Supplied text =
..............................
Fostering the right environment so that our 
people can flourish is critical to our success 
and to our values-based culture. The tone 
from the top has been clear throughout 
2018, including through the launch of 
the Purpose, colleague forums specifically 
focused on colleague initiatives that are 
making Barclays a great place to work 
and the inaugural CEO Rise Awards 
which recognised the outstanding 
work our colleagues did in 2018. 

We are proud of the progress we have made 
to promote respect, diversity and excellence 
in the workplace, and we see this progress 
reflected in our employee opinion survey 
results. The engagement of our colleagues 
has improved by four percentage points 
since 2016 (when we last asked all 
colleagues to take part in the survey 
at the same time) to 79% in 2018 and we 
were especially pleased to see that 92% of 
colleagues agreed that Barclays is focused 
on achieving good customer and client 
outcomes (up 9% points since 2016). In 
addition, 91% of colleagues said they felt 
they can be themselves at work, and when 
asked to describe the culture of Barclays, 
the top ten words selected by colleagues 
have all remained positive. Eighty-six per 
cent of our colleagues agree that it’s safe 
to speak up, which is encouraging. To 
continue to encourage a culture which 
supports speaking up, the Group Executive 
Committee announced the creation of a 
centralised team and a new intranet site 
which sets out clearly how to raise a 
concern when things don’t seem right.

We have continued to run key programmes 
and initiatives across the organisation that 
we know support our colleagues and help 
them to achieve excellent performance. 
These include Dynamic Working, 
sponsorship and development 
programmes, mental health and well-being 
awareness, and upgrading our technology 
and infrastructure. We are building the next 
generation workplace and we have had 
some great successes this year including 
the launch of our world-class Whippany 
campus and announcing our intention to 
build further campuses in Glasgow and 
India, which provide our colleagues the 
tools that they need to deliver outstanding 
service, and help us to attract and retain 
the very best talent in the global market. 
We are starting to build new skill sets across 
the firm, such as advanced analytics, digital 
and data and becoming more experimental, 
so we can be at the forefront of innovation.

From the trading floors to our branches, 
the way that we hire, train, develop and 
retain our colleagues, and the day-to-day 
decisions that they make, are intrinsic 
to embedding our culture and in turn, 
delivering the best for our customers, 
clients and local communities. For further 
details on the wide range of colleague 
and diversity initiatives that support 
our ambition to be the most accessible, 
inclusive and sought after employer, please 
refer to the People section on pages 93 
to 98.
..............................
Your tasks =
A. In the passage on Barclays' workplace culture, condense the paragraph beginning "We have continued to run key programmes" into a short bulleted list that keeps its main facts.
B. Carry the passage on Barclays' workplace culture forward, beginning right after its final sentence.
..............................
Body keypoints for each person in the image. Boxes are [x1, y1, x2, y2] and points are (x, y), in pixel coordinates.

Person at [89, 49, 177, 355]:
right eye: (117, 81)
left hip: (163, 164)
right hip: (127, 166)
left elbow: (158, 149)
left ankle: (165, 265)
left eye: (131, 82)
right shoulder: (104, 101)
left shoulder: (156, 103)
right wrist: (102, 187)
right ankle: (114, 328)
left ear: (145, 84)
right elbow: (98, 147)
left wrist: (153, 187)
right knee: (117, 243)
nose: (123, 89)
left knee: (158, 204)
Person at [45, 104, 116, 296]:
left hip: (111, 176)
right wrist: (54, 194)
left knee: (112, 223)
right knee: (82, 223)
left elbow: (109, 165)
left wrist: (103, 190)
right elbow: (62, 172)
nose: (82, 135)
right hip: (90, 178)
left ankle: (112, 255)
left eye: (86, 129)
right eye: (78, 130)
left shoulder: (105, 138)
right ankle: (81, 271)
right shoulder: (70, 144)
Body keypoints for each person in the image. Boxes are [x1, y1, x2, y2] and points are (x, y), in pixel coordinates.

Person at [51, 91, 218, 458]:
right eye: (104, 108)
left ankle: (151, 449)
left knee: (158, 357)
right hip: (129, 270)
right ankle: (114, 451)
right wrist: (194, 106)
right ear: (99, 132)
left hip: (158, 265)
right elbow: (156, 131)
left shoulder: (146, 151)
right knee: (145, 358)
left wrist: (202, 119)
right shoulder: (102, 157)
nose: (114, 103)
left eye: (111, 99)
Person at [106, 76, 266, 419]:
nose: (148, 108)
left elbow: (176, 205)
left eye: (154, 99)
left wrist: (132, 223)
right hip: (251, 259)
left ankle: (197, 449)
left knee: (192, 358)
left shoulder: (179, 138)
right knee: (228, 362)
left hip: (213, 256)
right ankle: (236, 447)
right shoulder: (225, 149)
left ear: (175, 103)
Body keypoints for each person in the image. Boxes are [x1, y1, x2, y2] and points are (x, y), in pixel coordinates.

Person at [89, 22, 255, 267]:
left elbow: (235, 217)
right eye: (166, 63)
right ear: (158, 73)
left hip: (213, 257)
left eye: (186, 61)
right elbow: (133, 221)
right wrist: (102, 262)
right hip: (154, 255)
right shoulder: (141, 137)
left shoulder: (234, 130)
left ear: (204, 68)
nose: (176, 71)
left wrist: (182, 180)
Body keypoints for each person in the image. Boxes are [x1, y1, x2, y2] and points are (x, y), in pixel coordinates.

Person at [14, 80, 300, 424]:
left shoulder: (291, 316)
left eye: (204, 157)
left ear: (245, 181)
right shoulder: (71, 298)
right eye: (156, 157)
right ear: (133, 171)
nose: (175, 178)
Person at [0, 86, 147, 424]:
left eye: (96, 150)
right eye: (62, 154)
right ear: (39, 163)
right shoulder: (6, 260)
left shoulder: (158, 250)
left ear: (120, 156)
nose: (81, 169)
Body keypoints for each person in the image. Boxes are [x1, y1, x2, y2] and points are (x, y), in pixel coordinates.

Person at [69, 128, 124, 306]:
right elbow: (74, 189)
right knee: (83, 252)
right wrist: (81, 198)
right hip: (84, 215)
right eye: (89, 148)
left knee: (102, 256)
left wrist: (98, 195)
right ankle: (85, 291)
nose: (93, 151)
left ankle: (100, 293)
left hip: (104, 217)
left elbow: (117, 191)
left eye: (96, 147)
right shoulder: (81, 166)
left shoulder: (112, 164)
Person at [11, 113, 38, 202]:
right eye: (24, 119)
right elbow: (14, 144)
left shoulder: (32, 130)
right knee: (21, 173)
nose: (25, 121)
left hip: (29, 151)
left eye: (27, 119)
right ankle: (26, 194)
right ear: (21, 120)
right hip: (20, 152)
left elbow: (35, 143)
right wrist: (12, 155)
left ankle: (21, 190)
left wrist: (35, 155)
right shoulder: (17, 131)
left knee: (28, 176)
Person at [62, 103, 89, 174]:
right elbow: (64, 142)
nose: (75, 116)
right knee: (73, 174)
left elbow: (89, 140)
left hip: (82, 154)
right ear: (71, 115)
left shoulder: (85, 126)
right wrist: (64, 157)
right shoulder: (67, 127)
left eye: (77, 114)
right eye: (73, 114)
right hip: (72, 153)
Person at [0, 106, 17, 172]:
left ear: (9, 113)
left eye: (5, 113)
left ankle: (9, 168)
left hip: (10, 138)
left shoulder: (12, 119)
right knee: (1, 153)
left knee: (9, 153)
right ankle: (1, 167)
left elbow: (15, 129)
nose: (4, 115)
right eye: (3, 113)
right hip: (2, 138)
..............................
Your written answers =
A.
- Barclays continues to run organization-wide programs that support colleagues and help them perform well: Dynamic Working, sponsorship and development programs, mental health and well-being awareness, and upgrades to technology and infrastructure.
- It is building a next-generation workplace. It launched the Whippany campus and announced plans for further campuses in Glasgow and India. These campuses give colleagues the tools to deliver outstanding service and help attract and retain top talent in the global market.
- It is starting to build new skill sets such as advanced analytics, digital, and data, and is becoming more experimental so it can be at the forefront of innovation.

B.
Our Values
Our five Values (as shown in the chart 
opposite), hold us to account and guide us 
to behave in the right way. They have always 
underpinned our Purpose and will continue to 
do so. Because ‘Creating opportunities to rise’ 
must never come at the cost of what is right. 
It will always be grounded in the deep-rooted 
Values of our organisation – Respect, Integrity, 
Service, Excellence and Stewardship.

The Barclays Code of Conduct – ‘The Barclays 
Way’ – outlines the Values and Behaviours 
which govern our way of working across our 
business globally. It constitutes a reference 
point covering all aspects of our working 
relationships, specifically with other Barclays 
employees, customers and clients, governments 
and regulators, business partners, suppliers, 
competitors and the broader community. 
The objective is to define the way we think, 
work and act at Barclays to ensure we 
deliver against our Purpose of ‘Creating 
opportunities to rise’.

We want to see Barclays playing 
a key role in restoring the 
professionalism of banking and 
want this bank to be respected 
and admired for the strength of 
its character; for our ability to 
foster trust between Barclays 
and its customers, clients 
and society.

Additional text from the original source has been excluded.